GST rate cut in real estate: Planning to buy a new house in the coming year? Well, the government has some good news for you in the offing. The Goods and Services Tax (GST) Council is reportedly considering to lower down the GST on under-construction flats and houses to 5 per cent in its next meeting which is scheduled to take place next month. Currently, a tax of 12 per cent is levied on payments made to buy under-construction property or ready-to-move-in flats where completion certificate is not issued at the time of sale. GST is not levied on purchase made for flats for which completion certification has been issued during the time of sale.

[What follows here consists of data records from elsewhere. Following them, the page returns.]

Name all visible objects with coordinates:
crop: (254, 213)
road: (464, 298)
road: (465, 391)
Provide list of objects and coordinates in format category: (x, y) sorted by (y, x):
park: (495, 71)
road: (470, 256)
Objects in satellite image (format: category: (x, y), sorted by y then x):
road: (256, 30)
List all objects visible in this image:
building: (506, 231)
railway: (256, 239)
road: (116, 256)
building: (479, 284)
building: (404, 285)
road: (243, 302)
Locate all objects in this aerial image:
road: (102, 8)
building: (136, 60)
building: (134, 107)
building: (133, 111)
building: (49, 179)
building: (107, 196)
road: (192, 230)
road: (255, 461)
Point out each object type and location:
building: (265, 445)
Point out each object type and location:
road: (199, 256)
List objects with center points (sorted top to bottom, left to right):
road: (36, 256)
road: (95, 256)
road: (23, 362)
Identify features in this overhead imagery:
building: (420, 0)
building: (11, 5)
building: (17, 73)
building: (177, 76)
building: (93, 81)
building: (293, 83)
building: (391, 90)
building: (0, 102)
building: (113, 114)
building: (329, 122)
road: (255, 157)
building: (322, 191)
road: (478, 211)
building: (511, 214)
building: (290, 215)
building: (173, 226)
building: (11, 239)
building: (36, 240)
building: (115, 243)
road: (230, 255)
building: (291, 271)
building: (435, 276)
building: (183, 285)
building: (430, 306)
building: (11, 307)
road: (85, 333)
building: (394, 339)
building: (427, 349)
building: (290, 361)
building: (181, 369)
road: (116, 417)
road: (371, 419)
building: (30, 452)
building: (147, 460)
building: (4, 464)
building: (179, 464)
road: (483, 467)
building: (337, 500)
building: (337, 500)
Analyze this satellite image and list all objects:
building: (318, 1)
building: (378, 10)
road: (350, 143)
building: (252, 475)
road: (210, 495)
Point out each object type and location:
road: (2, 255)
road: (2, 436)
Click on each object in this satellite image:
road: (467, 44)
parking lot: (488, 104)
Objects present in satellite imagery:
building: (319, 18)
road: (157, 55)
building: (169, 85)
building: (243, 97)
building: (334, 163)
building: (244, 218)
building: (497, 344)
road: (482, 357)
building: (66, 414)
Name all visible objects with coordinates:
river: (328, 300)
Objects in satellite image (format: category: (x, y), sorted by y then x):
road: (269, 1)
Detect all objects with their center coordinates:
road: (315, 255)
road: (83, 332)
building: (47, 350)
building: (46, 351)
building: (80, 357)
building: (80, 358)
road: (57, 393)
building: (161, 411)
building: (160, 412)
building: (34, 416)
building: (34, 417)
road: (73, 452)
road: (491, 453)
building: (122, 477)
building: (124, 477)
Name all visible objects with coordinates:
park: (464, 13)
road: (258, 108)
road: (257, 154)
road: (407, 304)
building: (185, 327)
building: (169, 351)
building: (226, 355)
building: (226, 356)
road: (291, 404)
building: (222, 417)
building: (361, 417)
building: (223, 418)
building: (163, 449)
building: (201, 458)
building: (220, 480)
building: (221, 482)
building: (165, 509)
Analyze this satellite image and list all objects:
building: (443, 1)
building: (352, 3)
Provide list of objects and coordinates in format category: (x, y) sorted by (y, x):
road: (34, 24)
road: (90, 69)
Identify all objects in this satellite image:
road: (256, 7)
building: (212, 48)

Once the proposal is sanctioned by the GST Council in the meeting, purchasing under-constructed flats would become cheaper. According to a report by India Today, Fitment Committee of the GST Council, which works on aftermaths of revised GST slabs under which commodities are taxed, stated that two proposals are under consideration to provide a rate cut in the sector.

With these new proposals, the GST Council will manage to bring down the effective GST rate on under-construction flats to 5 per cent for customers, the report said adding that builders will be forced to promote purchases of construction material from GST-complaint entities.

Currently, 18 per cent GST is charged in the real estate sector. However, after proper calculation of various input costs including land prices, the effective rate comes down to 12 per cent. Before implementation of the new tax regime, under-construction housing projects attracted 4.5 per cent service tax and a value-added tax (VAT) of 1-5 per cent depending on the state. Even the inputs used in construction attracted 12.5 per cent excise duty in addition to 12.5-14.5 per cent VAT.

Speaking to reporters after the GST Council meeting on Saturday, Finance Minister Arun Jaitley had said that builders can adjust some portion of the 12 per cent GST against the taxes paid on inputs like cement which attract 28 per cent levy.